An accompanying four-page letter from management consultant John Behan says the FLS takeover is the only option for the future of TEAM.
He described union suggestions that a 1994 Labor Court agreement be reversed as “inoperable.”
“Reverting to pre-1994 conditions is akin to burying heads in the sand and attempts to have retrospective pay rises granted is a recipe to bankrupt the company. The effect of increased costs associated with TEAM could ultimately gravely effect the future of the airline and the Group,” according to Behan.
He said the pay increases raised by the union would add _18 million to the TEAM payroll bill and the craft union group submission was “not a credible strategy.”
“Adding these costs to the break-even position we will achieve in 1998 at the top of the market, TEAM would run up additional losses of almost _90 million in the next few years and would have to incur interest on additional borrowings to fund these losses, bringing the total loss to well over _100 million.”
He also warned that notions that a redundancy package back in Aer Lingus for the TEAM staff would be of more benefit was “unfounded” – it would not be better than the buyout deal on offer.

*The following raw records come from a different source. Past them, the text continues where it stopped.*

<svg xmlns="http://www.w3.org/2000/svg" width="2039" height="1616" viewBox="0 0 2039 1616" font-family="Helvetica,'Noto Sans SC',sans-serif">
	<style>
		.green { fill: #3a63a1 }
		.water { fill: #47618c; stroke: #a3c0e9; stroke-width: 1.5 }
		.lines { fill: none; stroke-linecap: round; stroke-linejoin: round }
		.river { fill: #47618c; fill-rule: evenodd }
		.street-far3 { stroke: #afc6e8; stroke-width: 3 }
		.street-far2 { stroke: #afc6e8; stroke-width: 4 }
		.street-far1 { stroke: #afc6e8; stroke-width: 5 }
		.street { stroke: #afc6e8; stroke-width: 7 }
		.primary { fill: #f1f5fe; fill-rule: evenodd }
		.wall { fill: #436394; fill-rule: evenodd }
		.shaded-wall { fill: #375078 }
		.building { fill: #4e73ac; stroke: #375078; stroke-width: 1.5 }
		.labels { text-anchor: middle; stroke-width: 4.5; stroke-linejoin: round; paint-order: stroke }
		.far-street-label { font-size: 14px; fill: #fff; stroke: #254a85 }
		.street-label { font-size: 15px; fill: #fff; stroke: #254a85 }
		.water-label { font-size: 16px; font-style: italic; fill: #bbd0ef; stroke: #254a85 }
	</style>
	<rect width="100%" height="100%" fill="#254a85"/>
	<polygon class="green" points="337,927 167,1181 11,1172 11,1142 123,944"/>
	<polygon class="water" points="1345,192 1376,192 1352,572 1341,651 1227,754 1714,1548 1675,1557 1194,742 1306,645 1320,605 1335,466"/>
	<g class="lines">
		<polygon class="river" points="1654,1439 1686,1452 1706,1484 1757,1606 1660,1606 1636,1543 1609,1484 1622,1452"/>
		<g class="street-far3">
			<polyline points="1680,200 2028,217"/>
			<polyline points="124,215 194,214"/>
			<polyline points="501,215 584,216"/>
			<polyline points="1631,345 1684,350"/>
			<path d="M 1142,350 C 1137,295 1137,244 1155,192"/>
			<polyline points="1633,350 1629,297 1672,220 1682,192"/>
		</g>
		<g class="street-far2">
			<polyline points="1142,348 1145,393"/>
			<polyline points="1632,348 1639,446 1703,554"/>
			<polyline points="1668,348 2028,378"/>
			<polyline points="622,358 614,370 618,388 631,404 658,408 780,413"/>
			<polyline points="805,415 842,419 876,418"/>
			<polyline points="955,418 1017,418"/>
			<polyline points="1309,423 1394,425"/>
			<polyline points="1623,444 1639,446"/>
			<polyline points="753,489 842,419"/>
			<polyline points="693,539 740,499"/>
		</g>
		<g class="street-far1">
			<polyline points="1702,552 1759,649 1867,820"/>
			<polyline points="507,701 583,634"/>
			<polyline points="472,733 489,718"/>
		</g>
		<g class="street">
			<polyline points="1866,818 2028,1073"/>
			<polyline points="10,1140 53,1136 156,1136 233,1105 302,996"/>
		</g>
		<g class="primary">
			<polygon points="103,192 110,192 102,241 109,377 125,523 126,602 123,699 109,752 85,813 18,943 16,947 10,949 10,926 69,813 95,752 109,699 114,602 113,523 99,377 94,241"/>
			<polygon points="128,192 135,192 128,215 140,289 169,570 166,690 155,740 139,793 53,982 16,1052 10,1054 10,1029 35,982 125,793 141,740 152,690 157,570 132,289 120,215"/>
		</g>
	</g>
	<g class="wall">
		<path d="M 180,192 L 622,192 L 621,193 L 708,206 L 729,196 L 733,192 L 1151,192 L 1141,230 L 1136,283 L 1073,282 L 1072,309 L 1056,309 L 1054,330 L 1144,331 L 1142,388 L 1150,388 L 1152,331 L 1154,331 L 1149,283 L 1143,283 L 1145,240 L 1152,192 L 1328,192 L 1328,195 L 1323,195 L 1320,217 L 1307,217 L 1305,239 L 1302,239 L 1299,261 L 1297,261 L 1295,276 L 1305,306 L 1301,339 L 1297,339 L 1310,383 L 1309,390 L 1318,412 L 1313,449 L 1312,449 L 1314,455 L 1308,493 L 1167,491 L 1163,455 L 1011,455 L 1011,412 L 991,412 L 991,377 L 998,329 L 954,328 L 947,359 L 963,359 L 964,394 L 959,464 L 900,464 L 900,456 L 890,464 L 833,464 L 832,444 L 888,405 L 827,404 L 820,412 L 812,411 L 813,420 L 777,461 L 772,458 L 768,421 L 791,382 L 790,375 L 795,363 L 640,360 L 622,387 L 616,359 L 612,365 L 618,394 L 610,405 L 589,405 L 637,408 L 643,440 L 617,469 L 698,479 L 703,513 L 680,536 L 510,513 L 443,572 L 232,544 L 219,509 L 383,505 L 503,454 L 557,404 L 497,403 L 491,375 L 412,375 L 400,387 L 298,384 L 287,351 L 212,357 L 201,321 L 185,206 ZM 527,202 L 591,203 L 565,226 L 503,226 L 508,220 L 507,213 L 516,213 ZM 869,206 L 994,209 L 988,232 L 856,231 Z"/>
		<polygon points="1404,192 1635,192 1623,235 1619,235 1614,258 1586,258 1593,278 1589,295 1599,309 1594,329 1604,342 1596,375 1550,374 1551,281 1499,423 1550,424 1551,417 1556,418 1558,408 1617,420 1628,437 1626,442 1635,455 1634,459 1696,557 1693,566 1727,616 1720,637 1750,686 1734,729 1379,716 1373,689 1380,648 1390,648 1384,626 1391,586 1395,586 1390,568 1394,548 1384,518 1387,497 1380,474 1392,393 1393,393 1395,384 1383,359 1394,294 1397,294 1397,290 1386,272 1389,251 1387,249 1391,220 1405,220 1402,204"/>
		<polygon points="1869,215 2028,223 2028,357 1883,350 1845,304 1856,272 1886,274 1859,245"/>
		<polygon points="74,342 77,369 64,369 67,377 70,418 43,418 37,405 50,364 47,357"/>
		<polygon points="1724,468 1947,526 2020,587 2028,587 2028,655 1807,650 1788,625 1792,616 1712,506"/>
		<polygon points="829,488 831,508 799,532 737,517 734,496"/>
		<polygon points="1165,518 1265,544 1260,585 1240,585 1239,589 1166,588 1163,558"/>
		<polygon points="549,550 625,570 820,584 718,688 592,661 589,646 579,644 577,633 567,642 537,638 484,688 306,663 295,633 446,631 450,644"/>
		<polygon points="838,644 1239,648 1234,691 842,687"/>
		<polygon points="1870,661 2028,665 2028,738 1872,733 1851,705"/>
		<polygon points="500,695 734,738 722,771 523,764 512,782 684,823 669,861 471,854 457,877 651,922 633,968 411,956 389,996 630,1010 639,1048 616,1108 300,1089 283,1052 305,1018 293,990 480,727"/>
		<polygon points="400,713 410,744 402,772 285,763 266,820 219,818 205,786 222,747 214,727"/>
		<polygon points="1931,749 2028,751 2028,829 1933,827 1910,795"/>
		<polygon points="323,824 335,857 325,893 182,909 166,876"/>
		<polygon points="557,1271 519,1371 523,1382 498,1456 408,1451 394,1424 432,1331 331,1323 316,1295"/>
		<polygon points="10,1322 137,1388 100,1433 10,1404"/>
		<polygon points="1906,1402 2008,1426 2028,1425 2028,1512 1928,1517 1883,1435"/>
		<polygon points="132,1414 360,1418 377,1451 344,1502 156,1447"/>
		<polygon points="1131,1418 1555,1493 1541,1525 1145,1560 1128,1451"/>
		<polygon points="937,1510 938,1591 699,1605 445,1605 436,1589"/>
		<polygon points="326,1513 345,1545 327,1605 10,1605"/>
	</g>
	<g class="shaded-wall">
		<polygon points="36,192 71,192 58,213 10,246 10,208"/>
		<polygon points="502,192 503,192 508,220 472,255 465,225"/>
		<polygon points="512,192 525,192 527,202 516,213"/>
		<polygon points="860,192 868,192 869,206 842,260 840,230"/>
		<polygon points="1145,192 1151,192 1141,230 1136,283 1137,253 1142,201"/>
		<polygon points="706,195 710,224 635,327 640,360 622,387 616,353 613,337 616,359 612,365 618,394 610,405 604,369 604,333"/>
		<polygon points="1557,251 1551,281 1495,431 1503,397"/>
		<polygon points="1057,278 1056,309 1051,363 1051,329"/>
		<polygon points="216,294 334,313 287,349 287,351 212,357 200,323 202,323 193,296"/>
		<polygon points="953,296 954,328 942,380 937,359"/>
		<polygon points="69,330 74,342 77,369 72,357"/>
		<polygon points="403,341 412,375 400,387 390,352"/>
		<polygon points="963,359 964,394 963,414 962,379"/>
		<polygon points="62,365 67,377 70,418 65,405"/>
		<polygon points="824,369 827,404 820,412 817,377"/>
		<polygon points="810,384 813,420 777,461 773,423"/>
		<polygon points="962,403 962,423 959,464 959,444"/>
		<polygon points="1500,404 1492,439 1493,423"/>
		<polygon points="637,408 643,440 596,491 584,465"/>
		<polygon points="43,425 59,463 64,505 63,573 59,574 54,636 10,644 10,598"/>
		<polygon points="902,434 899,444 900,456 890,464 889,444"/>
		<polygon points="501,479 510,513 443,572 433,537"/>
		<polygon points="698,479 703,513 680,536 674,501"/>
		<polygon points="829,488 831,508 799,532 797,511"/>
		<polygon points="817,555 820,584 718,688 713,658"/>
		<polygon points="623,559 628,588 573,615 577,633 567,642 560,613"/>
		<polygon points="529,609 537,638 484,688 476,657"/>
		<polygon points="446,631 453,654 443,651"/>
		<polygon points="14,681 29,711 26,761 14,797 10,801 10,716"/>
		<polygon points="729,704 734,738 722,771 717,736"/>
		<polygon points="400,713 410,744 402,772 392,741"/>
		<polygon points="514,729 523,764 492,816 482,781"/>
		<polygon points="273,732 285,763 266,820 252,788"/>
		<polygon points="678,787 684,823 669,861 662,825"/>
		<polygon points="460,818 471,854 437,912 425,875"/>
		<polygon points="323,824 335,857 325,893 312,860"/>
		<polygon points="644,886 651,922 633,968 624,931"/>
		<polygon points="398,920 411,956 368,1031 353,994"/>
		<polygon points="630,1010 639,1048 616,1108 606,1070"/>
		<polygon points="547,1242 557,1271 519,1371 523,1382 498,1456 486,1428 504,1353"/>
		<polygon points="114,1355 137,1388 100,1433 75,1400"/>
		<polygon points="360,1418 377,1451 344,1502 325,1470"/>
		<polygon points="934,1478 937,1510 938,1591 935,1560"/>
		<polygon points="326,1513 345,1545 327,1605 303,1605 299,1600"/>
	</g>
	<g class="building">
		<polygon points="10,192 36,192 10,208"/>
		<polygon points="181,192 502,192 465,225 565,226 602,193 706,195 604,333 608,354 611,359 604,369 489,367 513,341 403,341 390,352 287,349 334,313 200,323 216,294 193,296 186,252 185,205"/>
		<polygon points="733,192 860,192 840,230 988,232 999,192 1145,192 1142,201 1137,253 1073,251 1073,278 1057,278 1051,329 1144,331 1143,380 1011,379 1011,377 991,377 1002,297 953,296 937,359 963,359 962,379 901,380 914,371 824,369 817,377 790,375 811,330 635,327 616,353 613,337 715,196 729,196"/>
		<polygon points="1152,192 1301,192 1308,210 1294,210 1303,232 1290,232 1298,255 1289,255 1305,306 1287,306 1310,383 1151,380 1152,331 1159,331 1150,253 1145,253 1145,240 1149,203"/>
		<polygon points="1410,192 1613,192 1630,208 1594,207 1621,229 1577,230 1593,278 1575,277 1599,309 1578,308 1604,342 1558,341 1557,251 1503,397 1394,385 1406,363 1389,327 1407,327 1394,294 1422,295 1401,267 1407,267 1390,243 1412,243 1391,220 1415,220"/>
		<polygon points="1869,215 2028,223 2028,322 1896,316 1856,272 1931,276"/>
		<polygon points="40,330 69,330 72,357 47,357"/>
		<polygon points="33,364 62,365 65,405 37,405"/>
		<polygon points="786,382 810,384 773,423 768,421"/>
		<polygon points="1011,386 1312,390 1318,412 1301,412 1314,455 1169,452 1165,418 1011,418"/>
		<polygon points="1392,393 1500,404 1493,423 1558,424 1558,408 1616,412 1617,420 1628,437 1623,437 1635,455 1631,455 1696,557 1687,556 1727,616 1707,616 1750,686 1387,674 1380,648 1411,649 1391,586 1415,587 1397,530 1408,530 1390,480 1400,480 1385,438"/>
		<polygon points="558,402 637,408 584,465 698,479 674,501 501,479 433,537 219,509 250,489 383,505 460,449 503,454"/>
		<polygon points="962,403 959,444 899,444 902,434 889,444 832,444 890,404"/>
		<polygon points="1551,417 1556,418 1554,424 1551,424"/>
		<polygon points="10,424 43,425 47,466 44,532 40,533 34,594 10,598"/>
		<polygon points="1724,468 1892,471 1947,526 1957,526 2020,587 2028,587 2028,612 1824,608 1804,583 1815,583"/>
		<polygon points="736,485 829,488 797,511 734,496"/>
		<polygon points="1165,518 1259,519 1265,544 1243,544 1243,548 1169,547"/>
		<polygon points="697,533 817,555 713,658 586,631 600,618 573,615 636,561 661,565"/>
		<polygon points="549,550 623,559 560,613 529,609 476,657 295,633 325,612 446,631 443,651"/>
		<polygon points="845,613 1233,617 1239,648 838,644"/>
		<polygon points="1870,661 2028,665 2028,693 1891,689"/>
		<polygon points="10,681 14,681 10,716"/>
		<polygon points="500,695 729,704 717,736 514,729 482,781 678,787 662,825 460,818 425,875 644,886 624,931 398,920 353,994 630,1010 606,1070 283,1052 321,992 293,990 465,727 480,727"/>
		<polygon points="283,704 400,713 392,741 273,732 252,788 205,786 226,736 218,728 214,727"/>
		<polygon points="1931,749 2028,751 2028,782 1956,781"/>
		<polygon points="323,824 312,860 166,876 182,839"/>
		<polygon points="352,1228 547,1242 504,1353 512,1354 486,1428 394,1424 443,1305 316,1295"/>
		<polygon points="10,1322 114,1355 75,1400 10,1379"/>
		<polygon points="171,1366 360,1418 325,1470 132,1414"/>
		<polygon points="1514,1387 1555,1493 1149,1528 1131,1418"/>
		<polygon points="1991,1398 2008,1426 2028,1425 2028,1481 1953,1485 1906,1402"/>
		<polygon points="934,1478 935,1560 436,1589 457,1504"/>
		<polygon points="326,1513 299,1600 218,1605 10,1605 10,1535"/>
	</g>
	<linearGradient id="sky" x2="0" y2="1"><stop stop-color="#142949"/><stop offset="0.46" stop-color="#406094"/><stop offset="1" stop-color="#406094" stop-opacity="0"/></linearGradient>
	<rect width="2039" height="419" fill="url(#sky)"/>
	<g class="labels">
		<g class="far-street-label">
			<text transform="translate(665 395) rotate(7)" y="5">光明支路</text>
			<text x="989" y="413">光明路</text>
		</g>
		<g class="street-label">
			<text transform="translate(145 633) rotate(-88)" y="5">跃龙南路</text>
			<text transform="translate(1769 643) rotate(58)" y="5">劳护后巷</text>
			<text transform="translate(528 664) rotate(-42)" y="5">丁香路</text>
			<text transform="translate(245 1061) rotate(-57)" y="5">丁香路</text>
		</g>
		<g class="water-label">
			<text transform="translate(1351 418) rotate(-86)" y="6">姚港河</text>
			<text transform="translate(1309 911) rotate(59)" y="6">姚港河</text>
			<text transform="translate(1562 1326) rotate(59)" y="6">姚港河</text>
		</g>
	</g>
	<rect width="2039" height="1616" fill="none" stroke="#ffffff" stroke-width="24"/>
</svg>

The workers had been hoping for more money, enhanced pensions, and Aer Lingus retaining a 51 percent stake in the ailing TEAM company in a takeover situation.
Behan clarified that workers would retain flight concessions in Aer Lingus and efforts will be made to also secure them with a new strategic partner. He also clarified issues involving seniority and pensions and said FLS hoped to grow the operation and did not forecast any redundancies.
Enterprise Minister Mary O’Rourke made clear there is no more money available and she advised TEAM staff to accept the takeover.
She said there was no one willing to strike a 49:51 joint deal on TEAM with the state airline. “There is no one offering to come in on that basis,” she said.
She also said she knew the unions put the idea forward in good faith.
“I would encourage them to engage in full consultation with management, tease out everything and work toward what I hope will be a satisfactory conclusion,” she said.